Large capitalization companies may grow at a slower rate than the overall market.
As the use of Internet technology has become more prevalent in the course of business, the trust has become
more susceptible to potential operational risks through breaches in cybersecurity.
In February 2022, Russia invaded Ukraine which has caused and could continue to cause significant market disruptions and volatility within the markets in Russia, Europe, and the United States. The hostilities and sanctions resulting from those hostilities could have a significant impact on certain investments as well as performance.
The COVID-19 global pandemic and the ensuing policies enacted by governments and central banks have caused and may continue to cause significant volatility and uncertainty in global financial markets. While the U.S. has resumed “reasonably” normal business activity, many countries continue to impose lockdown measures. Additionally, there is no guarantee that vaccines will be effective against emerging variants of the disease.

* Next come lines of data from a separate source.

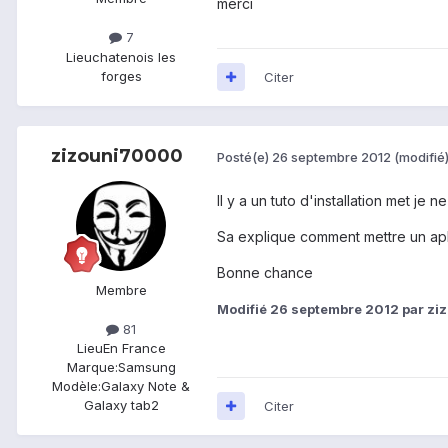
merci
7
Lieu
chatenois les
forges
Citer
zizouni70000
Posté(e)
26 septembre 2012
(modifié
Il y a un tuto d'installation met je n
Sa explique comment mettre un apk
Bonne chance
Membre
Modifié
26 septembre 2012
par zi
81
Lieu
En France
Marque:
Samsung
Modèle:
Galaxy Note &
Galaxy tab2
Citer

The value of the securities held by the trust may be subject to steep declines or increased volatility due to
changes in performance or perception of the issuers.
Although this unit investment trust terminates in approximately 15 months, the strategy is long-term.
Investors should consider their ability to pursue investing in successive portfolios, if available. There may be
tax consequences unless units are purchased in an IRA or other qualified plan.
The S&P 500 Dividend Aristocrats Index is a product of S&P Dow Jones Indices LLC or its affiliates ("SPDJI") and has been licensed for use by First Trust Portfolios L.P. Standard & Poor's® and S&P® are registered trademarks of
Standard & Poor's Financial Services LLC ("S&P"); Dow Jones® is a registered trademark of Dow Jones Trademark Holdings LLC ("Dow Jones"); and these trademarks have been licensed for use by SPDJI and sublicensed for
certain purposes by First Trust Portfolios L.P. The Target Dividend Triple Play Portfolio, which contains the S&P Dividend Aristocrats Target 25 Strategy, is not sponsored, endorsed, sold or promoted by SPDJI, Dow Jones, S&P,
their respective affiliates, and none of such parties make any representation regarding the advisability of investing in such product nor do they have any liability for any errors, omissions, or interruptions of the S&P 500
Dividend Aristocrats Index.
“Value Line”, “The Value Line Investment Survey”, “Timeliness,” and “Safety” are trademarks or registered trademarks of Value Line, Inc. (“Value Line”) and have been licensed for use for certain purposes by First Trust Portfolios
L.P. The Target Dividend Triple Play Portfolio, which contains The Value Line® Target Safety 30 Strategy, is not sponsored, endorsed, recommended, sold or promoted by Value Line and Value Line makes no representation
regarding the advisability of investing in products utilizing such strategy. First Trust Portfolios L.P. is not affiliated with any Value Line company.